*Text passage*:
— Begin —
# gargoyle



## cobalt (Nov 14, 2013)

Been asked to do a couple of large gargoyles , but i am not sure how there going to sit on a shank and think the look wont be right? i will try to find a larger diameter shank for them to sit on .I did tell the guy i thought they where a tad to big. but mine is not to reason why?

Whilst i was carving them a old uni friend popped round saw them and asked if i would do a figure head for his boat he liked the dragon ,

I did piont out to him that i was carving lime wood and didnt know how it would stand up to being fixed to a boat. he said he just wanted it to slot on so he could take it of when he has finished sailing.Its just for a small dingy ..he thought they where fun?

anyway heres where i am at


----------



## CV3 (Jan 30, 2014)

Looks like a fun project. You do good dragons!


----------



## cobalt (Nov 14, 2013)

More done on the dragon .got to admit its easyer to worl on a larger piece make a nice change.
I thought i wouldnt do any more dragons but looks like i will have to do a couple more as i do want to try other things repeating things to much wont develop the carving skills.
I have enjoyed working on them ,but now will have to redesign it to fit on a sailing dingy and have to work out the best way to be able to fix it without making it perminant yet it will still have to be secure?
couple of photos as getting towards the detail stage


----------



## rootcane (Jul 22, 2014)

Nice job! I realy like the shape and color.


----------



## cobalt (Nov 14, 2013)

The dragon getting there , hoping to get some buffalo horn to make a collar for it as it will provide a good contrasting colour as i dont plan on painting it. I just have to glue the dragons beard on but i wont do any more till i get the buffalo horn and the right shank to fit it on .The i can give it its final shape so hopefully it will look better

a quick photo .the beard is just held in place with a bit of dowel its not fixed yet

A block of wood left from the dragon made a decent griffin so knocked the basic shape out today as well


----------



## cobalt (Nov 14, 2013)

the griffinis in the round now ,but modified the back of it decided to give a bit more extra detail


----------



## CV3 (Jan 30, 2014)

Love the dragon, great features. The griffin is going good. I have not done a dragon. I will have to give one a try.
— End —
*Set exercise a*:
Please repeat the rows below word for word, everything from the very start of the rows down to and including the line that contains "యాక్సిడెంట్లో".

*Supplied records*:
— Begin —
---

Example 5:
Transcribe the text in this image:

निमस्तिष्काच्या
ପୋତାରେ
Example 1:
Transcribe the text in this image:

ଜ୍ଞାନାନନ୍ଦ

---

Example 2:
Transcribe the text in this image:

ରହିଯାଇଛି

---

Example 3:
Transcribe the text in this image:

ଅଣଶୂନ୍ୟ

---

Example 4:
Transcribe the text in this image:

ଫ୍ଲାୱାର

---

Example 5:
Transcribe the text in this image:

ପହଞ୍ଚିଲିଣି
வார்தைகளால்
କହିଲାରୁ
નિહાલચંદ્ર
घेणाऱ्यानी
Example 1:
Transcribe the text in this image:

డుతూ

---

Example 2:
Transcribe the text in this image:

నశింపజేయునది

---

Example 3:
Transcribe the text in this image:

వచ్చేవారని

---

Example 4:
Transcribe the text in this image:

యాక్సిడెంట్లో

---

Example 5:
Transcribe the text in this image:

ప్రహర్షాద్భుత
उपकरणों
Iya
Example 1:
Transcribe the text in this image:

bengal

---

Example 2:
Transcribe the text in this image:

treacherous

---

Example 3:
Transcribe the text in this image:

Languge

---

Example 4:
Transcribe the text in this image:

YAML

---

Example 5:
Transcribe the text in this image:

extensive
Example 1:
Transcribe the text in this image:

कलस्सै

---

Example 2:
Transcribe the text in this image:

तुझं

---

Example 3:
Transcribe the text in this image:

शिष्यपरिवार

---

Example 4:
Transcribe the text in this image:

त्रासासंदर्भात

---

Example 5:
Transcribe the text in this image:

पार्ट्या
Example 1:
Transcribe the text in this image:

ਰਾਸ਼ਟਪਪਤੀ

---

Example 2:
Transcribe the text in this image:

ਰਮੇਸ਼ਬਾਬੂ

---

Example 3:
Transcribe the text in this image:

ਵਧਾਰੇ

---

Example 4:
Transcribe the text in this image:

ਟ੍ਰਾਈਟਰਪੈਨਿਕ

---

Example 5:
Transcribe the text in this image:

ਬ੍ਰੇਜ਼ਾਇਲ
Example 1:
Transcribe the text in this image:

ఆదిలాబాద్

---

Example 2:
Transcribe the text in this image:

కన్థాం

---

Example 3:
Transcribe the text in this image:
— End —
*Set exercise b*:
Quote from the carving thread above everything from "More done on" down to "shape and color.", with both ends included.

*Task output a*:
---

Example 5:
Transcribe the text in this image:

निमस्तिष्काच्या
ପୋତାରେ
Example 1:
Transcribe the text in this image:

ଜ୍ଞାନାନନ୍ଦ

---

Example 2:
Transcribe the text in this image:

ରହିଯାଇଛି

---

Example 3:
Transcribe the text in this image:

ଅଣଶୂନ୍ୟ

---

Example 4:
Transcribe the text in this image:

ଫ୍ଲାୱାର

---

Example 5:
Transcribe the text in this image:

ପହଞ୍ଚିଲିଣି
வார்தைகளால்
କହିଲାରୁ
નિહાલચંદ્ર
घेणाऱ्यानी
Example 1:
Transcribe the text in this image:

డుతూ

---

Example 2:
Transcribe the text in this image:

నశింపజేయునది

---

Example 3:
Transcribe the text in this image:

వచ్చేవారని

---

Example 4:
Transcribe the text in this image:

యాక్సిడెంట్లో

*Task output b*:
More done on the dragon .got to admit its easyer to worl on a larger piece make a nice change.
I thought i wouldnt do any more dragons but looks like i will have to do a couple more as i do want to try other things repeating things to much wont develop the carving skills.
I have enjoyed working on them ,but now will have to redesign it to fit on a sailing dingy and have to work out the best way to be able to fix it without making it perminant yet it will still have to be secure?
couple of photos as getting towards the detail stage


----------



## rootcane (Jul 22, 2014)

Nice job! I realy like the shape and color.